* [PROBLEM DESCRIPTION]
Read through the listing, and wherever a line holds the word "nose", return it.
____________________
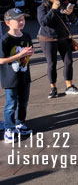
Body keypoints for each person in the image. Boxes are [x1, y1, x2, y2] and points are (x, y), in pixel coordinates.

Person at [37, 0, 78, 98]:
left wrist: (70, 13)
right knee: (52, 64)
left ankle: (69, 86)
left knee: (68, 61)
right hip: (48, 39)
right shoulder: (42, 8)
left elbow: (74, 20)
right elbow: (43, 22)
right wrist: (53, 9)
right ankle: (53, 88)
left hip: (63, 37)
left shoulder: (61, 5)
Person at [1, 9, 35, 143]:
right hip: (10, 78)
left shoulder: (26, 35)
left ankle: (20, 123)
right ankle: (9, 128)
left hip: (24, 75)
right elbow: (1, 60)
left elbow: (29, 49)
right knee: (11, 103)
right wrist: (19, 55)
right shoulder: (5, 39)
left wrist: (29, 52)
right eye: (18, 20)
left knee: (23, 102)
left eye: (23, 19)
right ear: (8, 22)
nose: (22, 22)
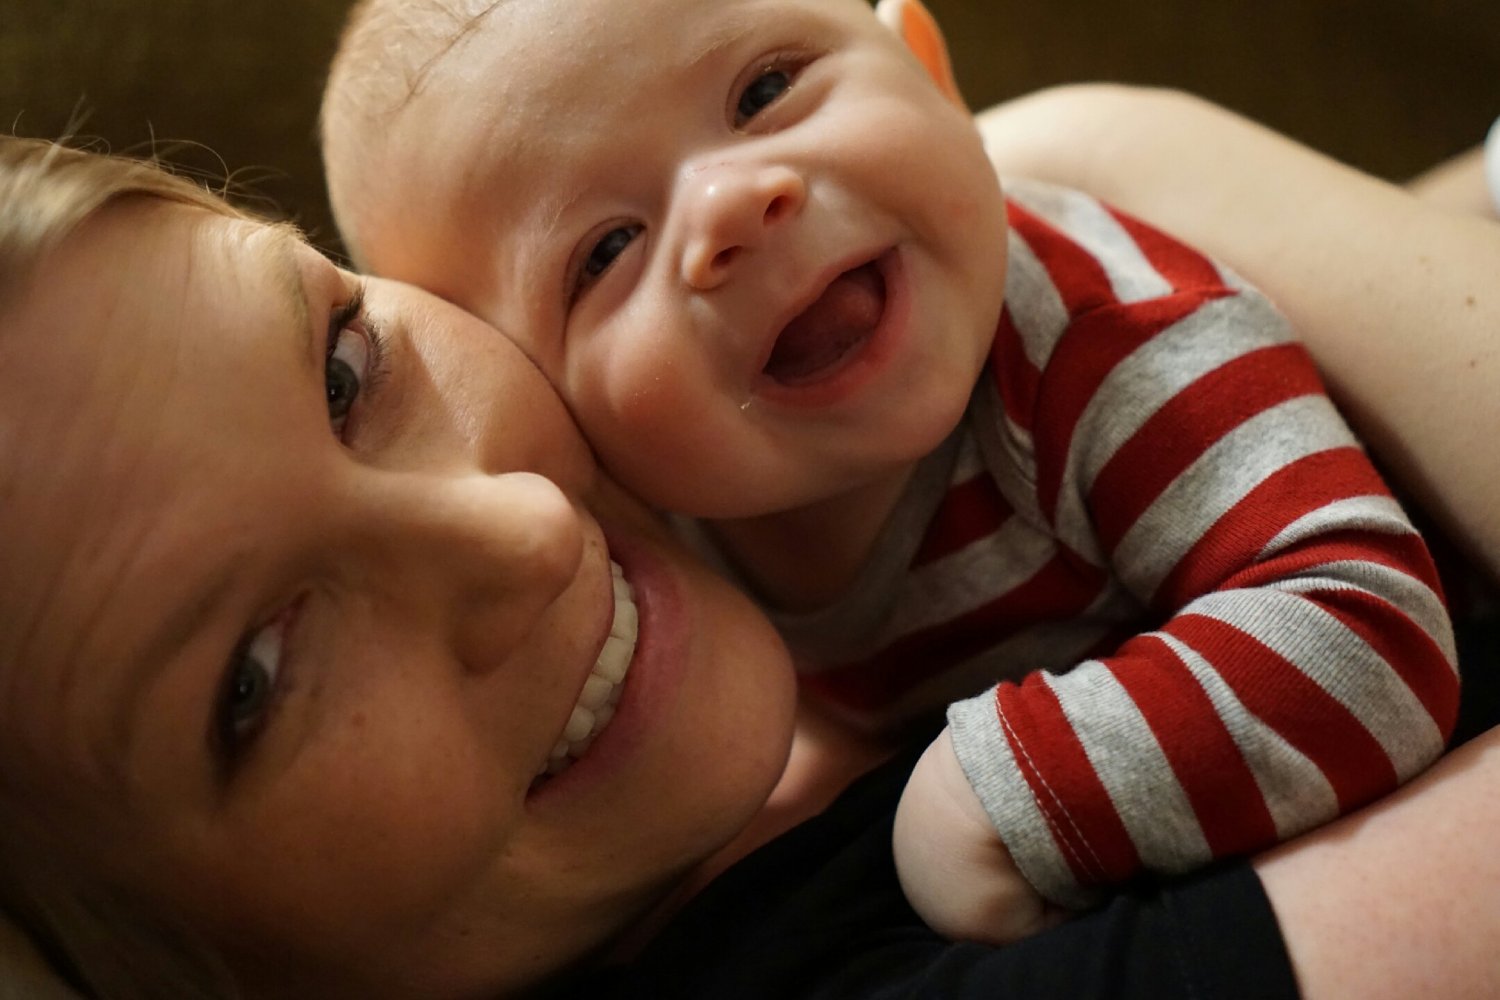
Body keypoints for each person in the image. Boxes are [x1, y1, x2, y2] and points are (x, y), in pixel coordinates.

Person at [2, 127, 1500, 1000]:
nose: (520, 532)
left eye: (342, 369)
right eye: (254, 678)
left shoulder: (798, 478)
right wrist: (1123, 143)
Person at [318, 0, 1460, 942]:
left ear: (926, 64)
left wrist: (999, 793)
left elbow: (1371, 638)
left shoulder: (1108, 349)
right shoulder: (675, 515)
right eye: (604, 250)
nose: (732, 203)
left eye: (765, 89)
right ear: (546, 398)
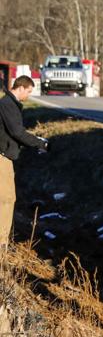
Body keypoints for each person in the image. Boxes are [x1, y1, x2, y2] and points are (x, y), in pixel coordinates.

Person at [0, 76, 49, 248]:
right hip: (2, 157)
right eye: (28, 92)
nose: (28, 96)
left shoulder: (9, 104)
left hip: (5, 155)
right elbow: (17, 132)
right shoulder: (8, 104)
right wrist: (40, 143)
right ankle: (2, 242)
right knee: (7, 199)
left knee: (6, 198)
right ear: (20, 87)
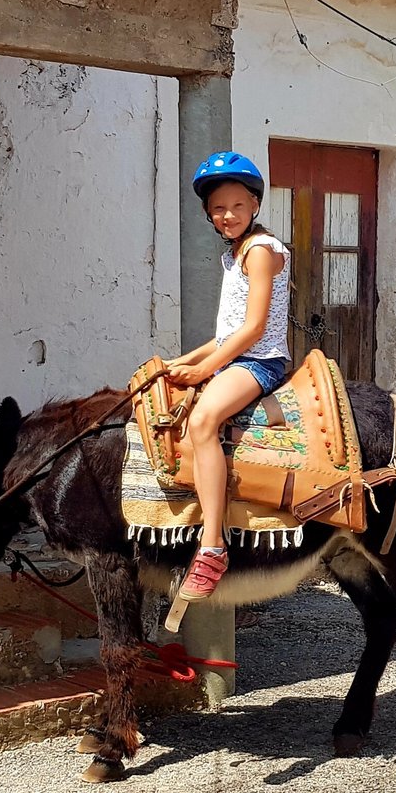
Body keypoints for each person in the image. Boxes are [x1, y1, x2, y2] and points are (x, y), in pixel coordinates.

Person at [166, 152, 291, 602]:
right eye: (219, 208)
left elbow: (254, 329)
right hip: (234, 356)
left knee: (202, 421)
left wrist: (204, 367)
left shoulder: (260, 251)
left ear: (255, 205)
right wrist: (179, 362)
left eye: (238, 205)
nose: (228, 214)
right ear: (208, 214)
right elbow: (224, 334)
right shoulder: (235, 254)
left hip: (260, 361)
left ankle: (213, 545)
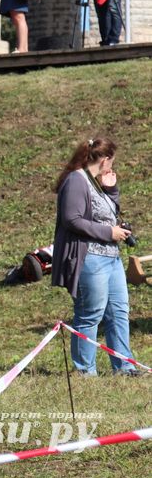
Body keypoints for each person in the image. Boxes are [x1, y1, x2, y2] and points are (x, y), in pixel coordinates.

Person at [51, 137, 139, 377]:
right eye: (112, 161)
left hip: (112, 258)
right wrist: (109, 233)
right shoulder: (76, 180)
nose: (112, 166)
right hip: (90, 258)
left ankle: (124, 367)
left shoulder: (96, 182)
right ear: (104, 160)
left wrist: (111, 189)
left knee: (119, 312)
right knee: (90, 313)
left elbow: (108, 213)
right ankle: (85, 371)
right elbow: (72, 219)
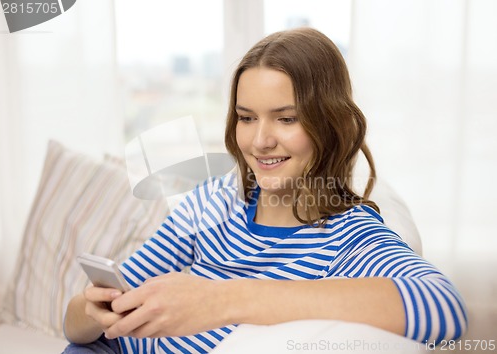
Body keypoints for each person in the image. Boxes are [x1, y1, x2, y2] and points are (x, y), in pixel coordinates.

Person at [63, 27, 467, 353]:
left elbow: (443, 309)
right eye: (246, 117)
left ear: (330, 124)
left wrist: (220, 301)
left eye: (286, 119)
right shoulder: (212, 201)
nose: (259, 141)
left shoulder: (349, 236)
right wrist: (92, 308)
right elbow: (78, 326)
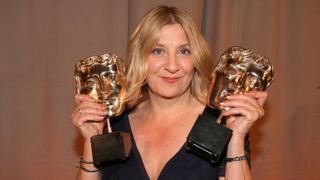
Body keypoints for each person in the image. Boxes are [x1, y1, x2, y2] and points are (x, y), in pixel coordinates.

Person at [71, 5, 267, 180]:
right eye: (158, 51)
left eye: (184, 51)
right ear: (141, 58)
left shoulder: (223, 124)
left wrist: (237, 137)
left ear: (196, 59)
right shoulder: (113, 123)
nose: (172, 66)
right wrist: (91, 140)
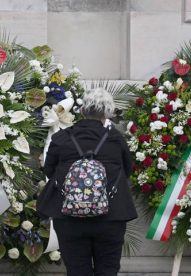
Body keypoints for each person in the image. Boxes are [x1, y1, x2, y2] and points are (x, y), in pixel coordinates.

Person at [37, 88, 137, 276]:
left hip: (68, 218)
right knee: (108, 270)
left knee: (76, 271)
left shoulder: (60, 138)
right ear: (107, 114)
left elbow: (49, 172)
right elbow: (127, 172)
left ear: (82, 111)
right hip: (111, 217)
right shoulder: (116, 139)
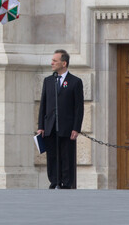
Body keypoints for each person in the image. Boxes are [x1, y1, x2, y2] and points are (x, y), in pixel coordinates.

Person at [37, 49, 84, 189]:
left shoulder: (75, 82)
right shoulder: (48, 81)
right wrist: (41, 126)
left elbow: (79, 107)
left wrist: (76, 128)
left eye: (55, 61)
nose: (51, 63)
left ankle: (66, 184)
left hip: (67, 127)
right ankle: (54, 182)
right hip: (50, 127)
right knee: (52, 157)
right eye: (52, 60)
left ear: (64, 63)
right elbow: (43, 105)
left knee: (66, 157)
____________________
* [WRITTEN ANSWER]
nose: (22, 22)
nose: (520, 532)
nose: (732, 203)
nose: (28, 96)
nose: (228, 214)
nose: (112, 166)
nose: (259, 141)
nose: (172, 66)
nose: (51, 63)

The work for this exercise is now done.